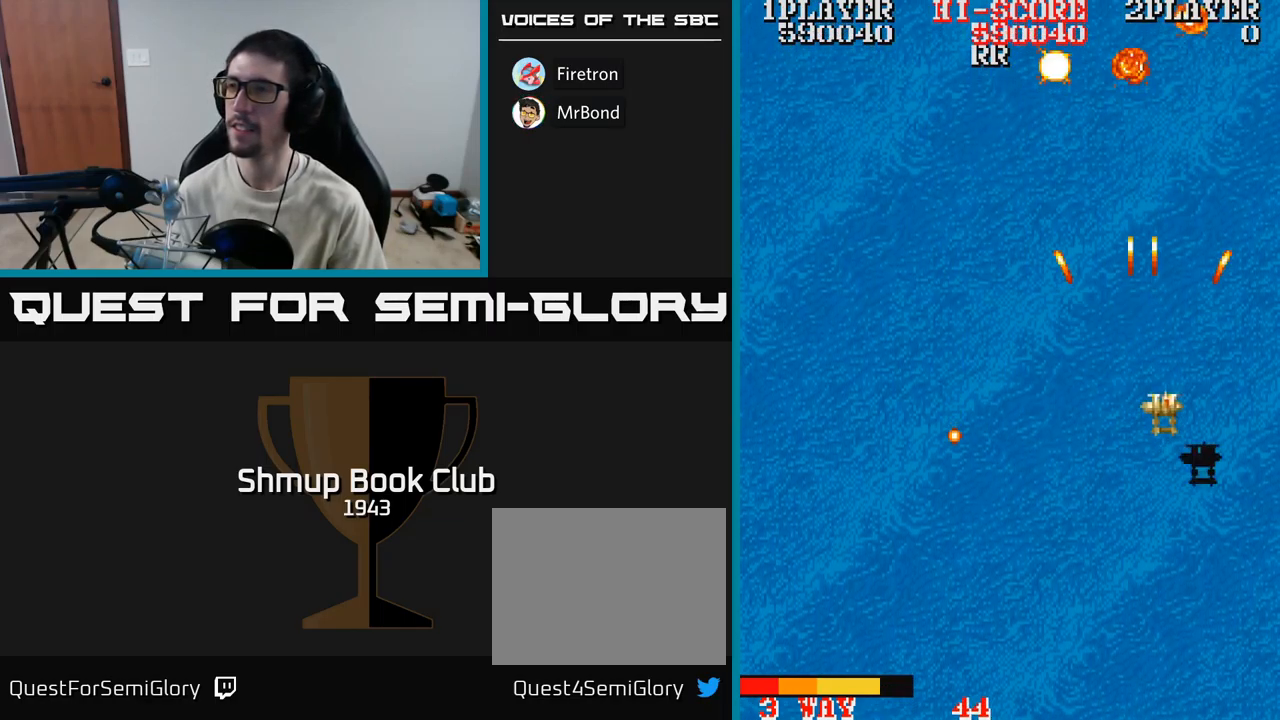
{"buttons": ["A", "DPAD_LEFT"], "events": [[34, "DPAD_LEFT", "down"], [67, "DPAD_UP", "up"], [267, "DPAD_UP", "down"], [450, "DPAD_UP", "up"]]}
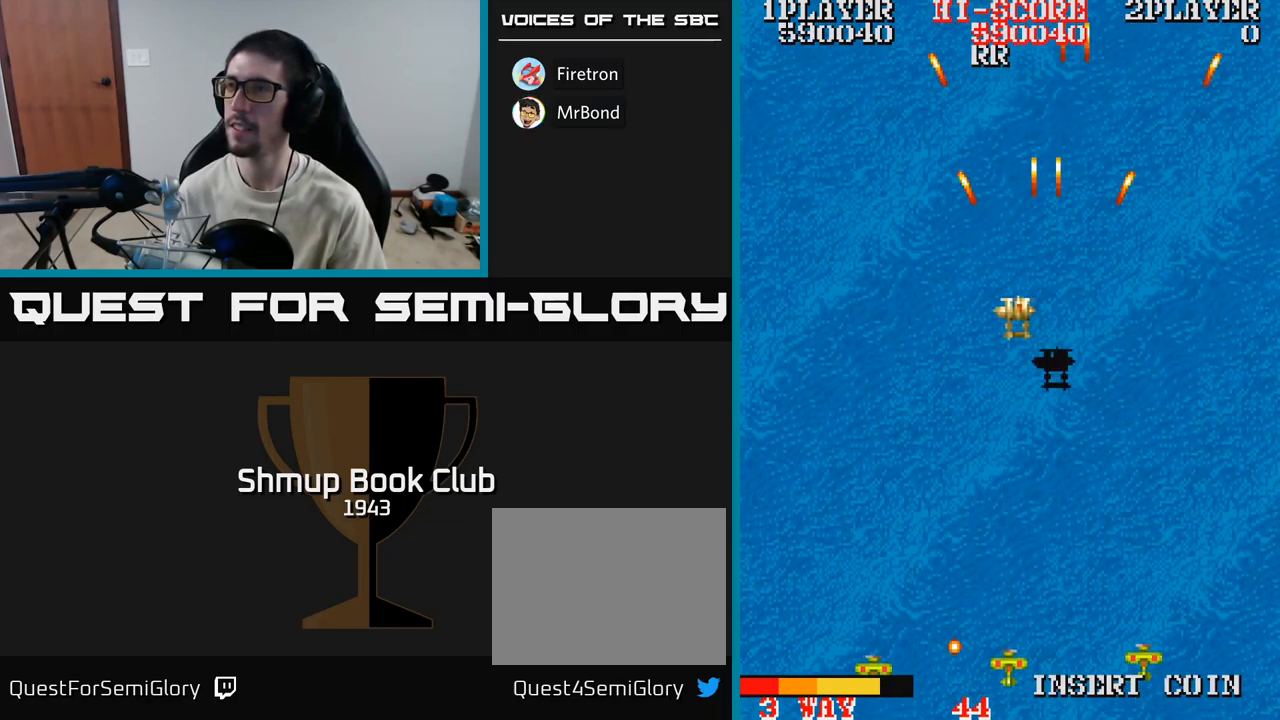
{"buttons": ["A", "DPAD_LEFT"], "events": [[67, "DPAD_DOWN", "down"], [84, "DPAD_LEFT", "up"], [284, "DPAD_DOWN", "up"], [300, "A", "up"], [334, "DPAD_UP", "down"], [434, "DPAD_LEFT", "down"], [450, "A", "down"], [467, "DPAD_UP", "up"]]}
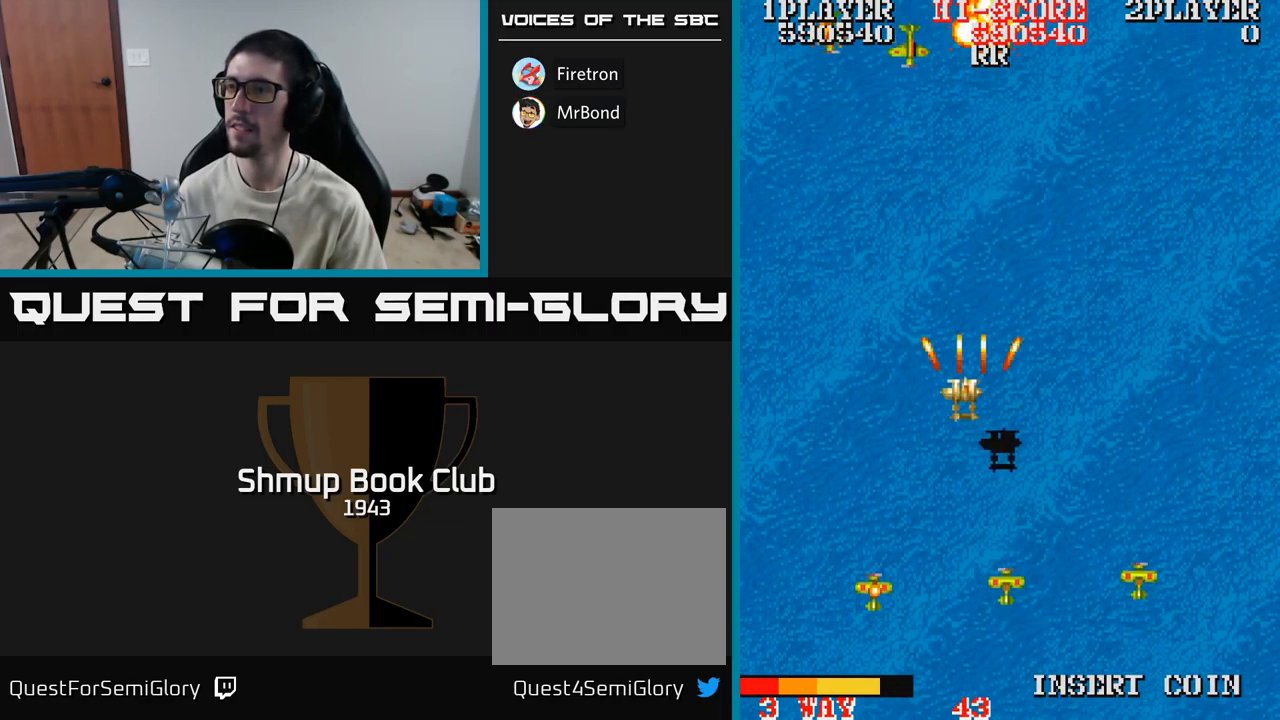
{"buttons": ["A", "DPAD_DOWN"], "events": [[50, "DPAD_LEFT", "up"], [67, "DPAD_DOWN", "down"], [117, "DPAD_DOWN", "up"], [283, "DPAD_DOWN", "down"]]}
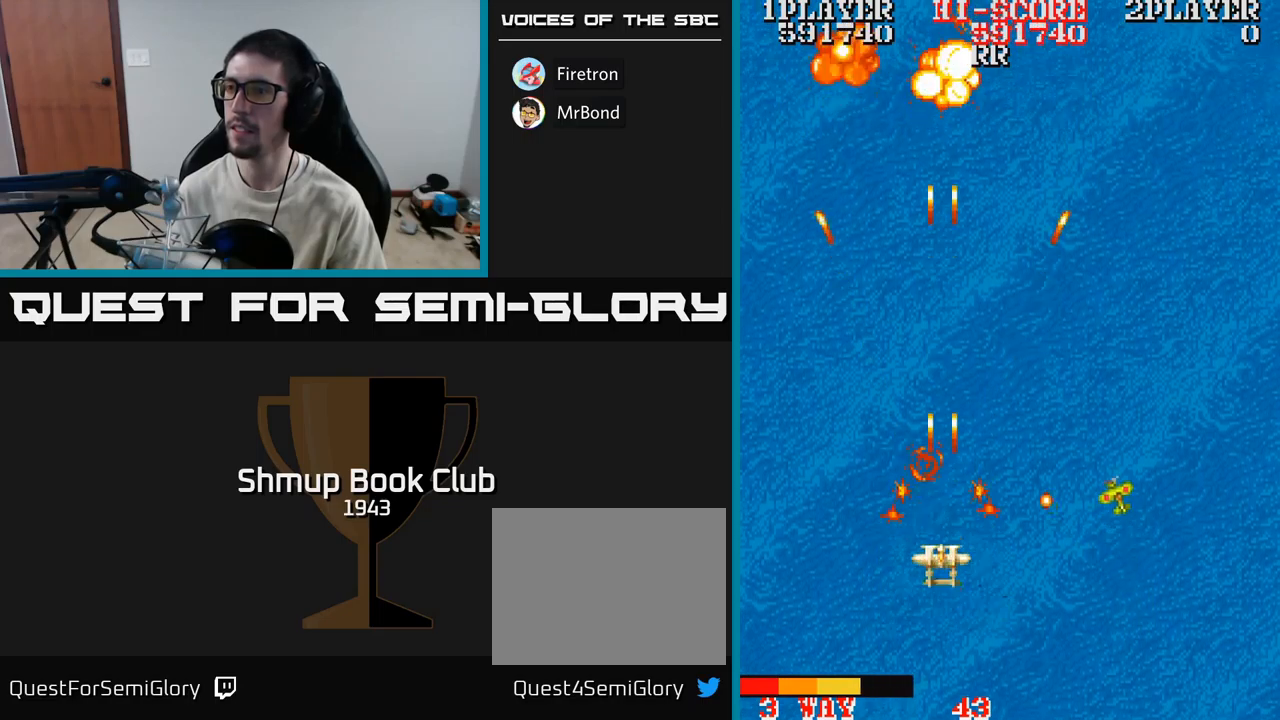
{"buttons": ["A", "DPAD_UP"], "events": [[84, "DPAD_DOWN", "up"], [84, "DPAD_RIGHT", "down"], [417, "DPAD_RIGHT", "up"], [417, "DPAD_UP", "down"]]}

+ + + +

**Task item:** All of the listing should be transcribed exactly, but none of its images.

**Result of this exercise:**
{"buttons": ["A", "DPAD_LEFT"], "events": [[34, "DPAD_LEFT", "down"], [67, "DPAD_UP", "up"], [267, "DPAD_UP", "down"], [450, "DPAD_UP", "up"]]}
{"buttons": ["A", "DPAD_LEFT"], "events": [[67, "DPAD_DOWN", "down"], [84, "DPAD_LEFT", "up"], [284, "DPAD_DOWN", "up"], [300, "A", "up"], [334, "DPAD_UP", "down"], [434, "DPAD_LEFT", "down"], [450, "A", "down"], [467, "DPAD_UP", "up"]]}
{"buttons": ["A", "DPAD_DOWN"], "events": [[50, "DPAD_LEFT", "up"], [67, "DPAD_DOWN", "down"], [117, "DPAD_DOWN", "up"], [283, "DPAD_DOWN", "down"]]}
{"buttons": ["A", "DPAD_UP"], "events": [[84, "DPAD_DOWN", "up"], [84, "DPAD_RIGHT", "down"], [417, "DPAD_RIGHT", "up"], [417, "DPAD_UP", "down"]]}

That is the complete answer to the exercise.